Exercise directions:
Restate the listing below word for word, pictures excluded.

※

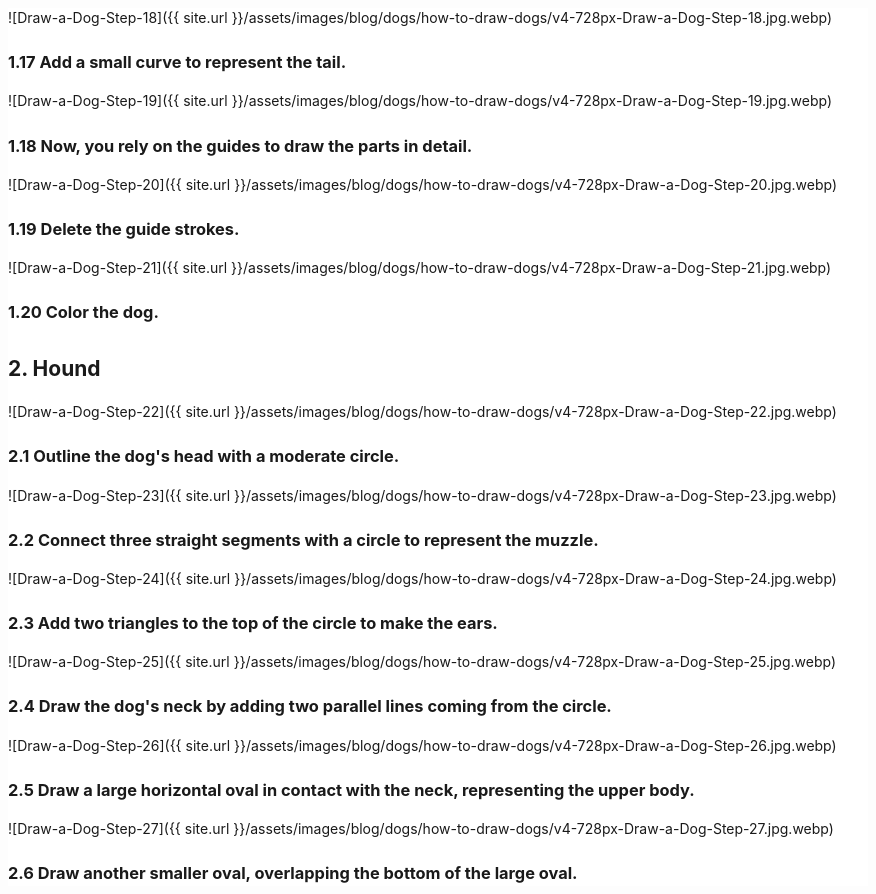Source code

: ![Draw-a-Dog-Step-18]({{ site.url }}/assets/images/blog/dogs/how-to-draw-dogs/v4-728px-Draw-a-Dog-Step-18.jpg.webp)

### 1.17 Add a small curve to represent the tail.

![Draw-a-Dog-Step-19]({{ site.url }}/assets/images/blog/dogs/how-to-draw-dogs/v4-728px-Draw-a-Dog-Step-19.jpg.webp)

### 1.18 Now, you rely on the guides to draw the parts in detail.

![Draw-a-Dog-Step-20]({{ site.url }}/assets/images/blog/dogs/how-to-draw-dogs/v4-728px-Draw-a-Dog-Step-20.jpg.webp)

### 1.19 Delete the guide strokes.

![Draw-a-Dog-Step-21]({{ site.url }}/assets/images/blog/dogs/how-to-draw-dogs/v4-728px-Draw-a-Dog-Step-21.jpg.webp)

### 1.20 Color the dog.

## 2. Hound

![Draw-a-Dog-Step-22]({{ site.url }}/assets/images/blog/dogs/how-to-draw-dogs/v4-728px-Draw-a-Dog-Step-22.jpg.webp)

### 2.1 Outline the dog's head with a moderate circle.

![Draw-a-Dog-Step-23]({{ site.url }}/assets/images/blog/dogs/how-to-draw-dogs/v4-728px-Draw-a-Dog-Step-23.jpg.webp)

### 2.2 Connect three straight segments with a circle to represent the muzzle.

![Draw-a-Dog-Step-24]({{ site.url }}/assets/images/blog/dogs/how-to-draw-dogs/v4-728px-Draw-a-Dog-Step-24.jpg.webp)

### 2.3 Add two triangles to the top of the circle to make the ears.

![Draw-a-Dog-Step-25]({{ site.url }}/assets/images/blog/dogs/how-to-draw-dogs/v4-728px-Draw-a-Dog-Step-25.jpg.webp)

### 2.4 Draw the dog's neck by adding two parallel lines coming from the circle.

![Draw-a-Dog-Step-26]({{ site.url }}/assets/images/blog/dogs/how-to-draw-dogs/v4-728px-Draw-a-Dog-Step-26.jpg.webp)

### 2.5 Draw a large horizontal oval in contact with the neck, representing the upper body.

![Draw-a-Dog-Step-27]({{ site.url }}/assets/images/blog/dogs/how-to-draw-dogs/v4-728px-Draw-a-Dog-Step-27.jpg.webp)

### 2.6 Draw another smaller oval, overlapping the bottom of the large oval.
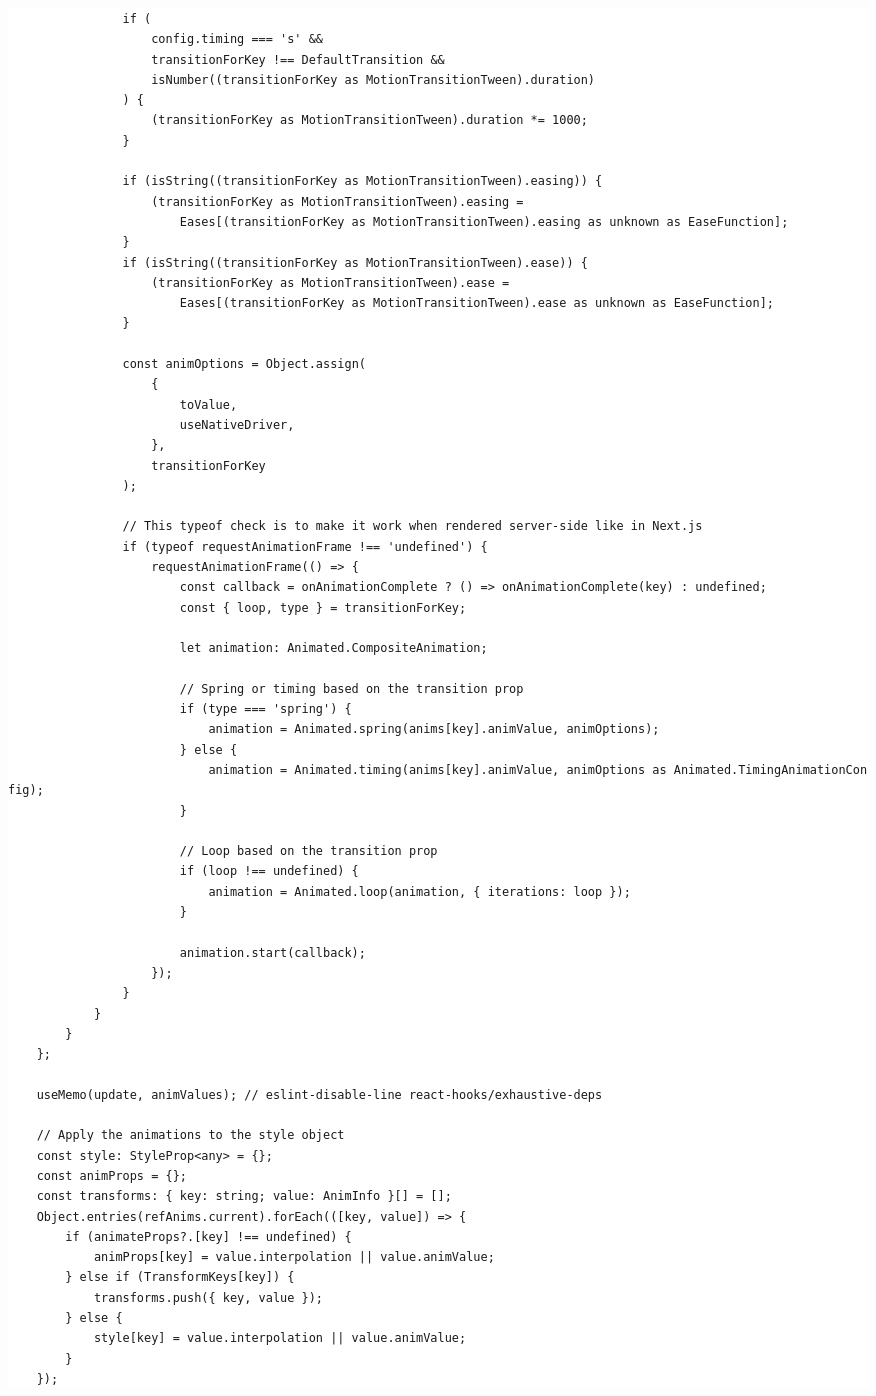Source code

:                     if (
                        config.timing === 's' &&
                        transitionForKey !== DefaultTransition &&
                        isNumber((transitionForKey as MotionTransitionTween).duration)
                    ) {
                        (transitionForKey as MotionTransitionTween).duration *= 1000;
                    }

                    if (isString((transitionForKey as MotionTransitionTween).easing)) {
                        (transitionForKey as MotionTransitionTween).easing =
                            Eases[(transitionForKey as MotionTransitionTween).easing as unknown as EaseFunction];
                    }
                    if (isString((transitionForKey as MotionTransitionTween).ease)) {
                        (transitionForKey as MotionTransitionTween).ease =
                            Eases[(transitionForKey as MotionTransitionTween).ease as unknown as EaseFunction];
                    }

                    const animOptions = Object.assign(
                        {
                            toValue,
                            useNativeDriver,
                        },
                        transitionForKey
                    );

                    // This typeof check is to make it work when rendered server-side like in Next.js
                    if (typeof requestAnimationFrame !== 'undefined') {
                        requestAnimationFrame(() => {
                            const callback = onAnimationComplete ? () => onAnimationComplete(key) : undefined;
                            const { loop, type } = transitionForKey;

                            let animation: Animated.CompositeAnimation;

                            // Spring or timing based on the transition prop
                            if (type === 'spring') {
                                animation = Animated.spring(anims[key].animValue, animOptions);
                            } else {
                                animation = Animated.timing(anims[key].animValue, animOptions as Animated.TimingAnimationConfig);
                            }

                            // Loop based on the transition prop
                            if (loop !== undefined) {
                                animation = Animated.loop(animation, { iterations: loop });
                            }

                            animation.start(callback);
                        });
                    }
                }
            }
        };

        useMemo(update, animValues); // eslint-disable-line react-hooks/exhaustive-deps

        // Apply the animations to the style object
        const style: StyleProp<any> = {};
        const animProps = {};
        const transforms: { key: string; value: AnimInfo }[] = [];
        Object.entries(refAnims.current).forEach(([key, value]) => {
            if (animateProps?.[key] !== undefined) {
                animProps[key] = value.interpolation || value.animValue;
            } else if (TransformKeys[key]) {
                transforms.push({ key, value });
            } else {
                style[key] = value.interpolation || value.animValue;
            }
        });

※

Response to this task:
Source code

: ![Draw-a-Dog-Step-18]({{ site.url }}/assets/images/blog/dogs/how-to-draw-dogs/v4-728px-Draw-a-Dog-Step-18.jpg.webp)

### 1.17 Add a small curve to represent the tail.

![Draw-a-Dog-Step-19]({{ site.url }}/assets/images/blog/dogs/how-to-draw-dogs/v4-728px-Draw-a-Dog-Step-19.jpg.webp)

### 1.18 Now, you rely on the guides to draw the parts in detail.

![Draw-a-Dog-Step-20]({{ site.url }}/assets/images/blog/dogs/how-to-draw-dogs/v4-728px-Draw-a-Dog-Step-20.jpg.webp)

### 1.19 Delete the guide strokes.

![Draw-a-Dog-Step-21]({{ site.url }}/assets/images/blog/dogs/how-to-draw-dogs/v4-728px-Draw-a-Dog-Step-21.jpg.webp)

### 1.20 Color the dog.

## 2. Hound

![Draw-a-Dog-Step-22]({{ site.url }}/assets/images/blog/dogs/how-to-draw-dogs/v4-728px-Draw-a-Dog-Step-22.jpg.webp)

### 2.1 Outline the dog's head with a moderate circle.

![Draw-a-Dog-Step-23]({{ site.url }}/assets/images/blog/dogs/how-to-draw-dogs/v4-728px-Draw-a-Dog-Step-23.jpg.webp)

### 2.2 Connect three straight segments with a circle to represent the muzzle.

![Draw-a-Dog-Step-24]({{ site.url }}/assets/images/blog/dogs/how-to-draw-dogs/v4-728px-Draw-a-Dog-Step-24.jpg.webp)

### 2.3 Add two triangles to the top of the circle to make the ears.

![Draw-a-Dog-Step-25]({{ site.url }}/assets/images/blog/dogs/how-to-draw-dogs/v4-728px-Draw-a-Dog-Step-25.jpg.webp)

### 2.4 Draw the dog's neck by adding two parallel lines coming from the circle.

![Draw-a-Dog-Step-26]({{ site.url }}/assets/images/blog/dogs/how-to-draw-dogs/v4-728px-Draw-a-Dog-Step-26.jpg.webp)

### 2.5 Draw a large horizontal oval in contact with the neck, representing the upper body.

![Draw-a-Dog-Step-27]({{ site.url }}/assets/images/blog/dogs/how-to-draw-dogs/v4-728px-Draw-a-Dog-Step-27.jpg.webp)

### 2.6 Draw another smaller oval, overlapping the bottom of the large oval.
Source code

:                     if (
                        config.timing === 's' &&
                        transitionForKey !== DefaultTransition &&
                        isNumber((transitionForKey as MotionTransitionTween).duration)
                    ) {
                        (transitionForKey as MotionTransitionTween).duration *= 1000;
                    }

                    if (isString((transitionForKey as MotionTransitionTween).easing)) {
                        (transitionForKey as MotionTransitionTween).easing =
                            Eases[(transitionForKey as MotionTransitionTween).easing as unknown as EaseFunction];
                    }
                    if (isString((transitionForKey as MotionTransitionTween).ease)) {
                        (transitionForKey as MotionTransitionTween).ease =
                            Eases[(transitionForKey as MotionTransitionTween).ease as unknown as EaseFunction];
                    }

                    const animOptions = Object.assign(
                        {
                            toValue,
                            useNativeDriver,
                        },
                        transitionForKey
                    );

                    // This typeof check is to make it work when rendered server-side like in Next.js
                    if (typeof requestAnimationFrame !== 'undefined') {
                        requestAnimationFrame(() => {
                            const callback = onAnimationComplete ? () => onAnimationComplete(key) : undefined;
                            const { loop, type } = transitionForKey;

                            let animation: Animated.CompositeAnimation;

                            // Spring or timing based on the transition prop
                            if (type === 'spring') {
                                animation = Animated.spring(anims[key].animValue, animOptions);
                            } else {
                                animation = Animated.timing(anims[key].animValue, animOptions as Animated.TimingAnimationConfig);
                            }

                            // Loop based on the transition prop
                            if (loop !== undefined) {
                                animation = Animated.loop(animation, { iterations: loop });
                            }

                            animation.start(callback);
                        });
                    }
                }
            }
        };

        useMemo(update, animValues); // eslint-disable-line react-hooks/exhaustive-deps

        // Apply the animations to the style object
        const style: StyleProp<any> = {};
        const animProps = {};
        const transforms: { key: string; value: AnimInfo }[] = [];
        Object.entries(refAnims.current).forEach(([key, value]) => {
            if (animateProps?.[key] !== undefined) {
                animProps[key] = value.interpolation || value.animValue;
            } else if (TransformKeys[key]) {
                transforms.push({ key, value });
            } else {
                style[key] = value.interpolation || value.animValue;
            }
        });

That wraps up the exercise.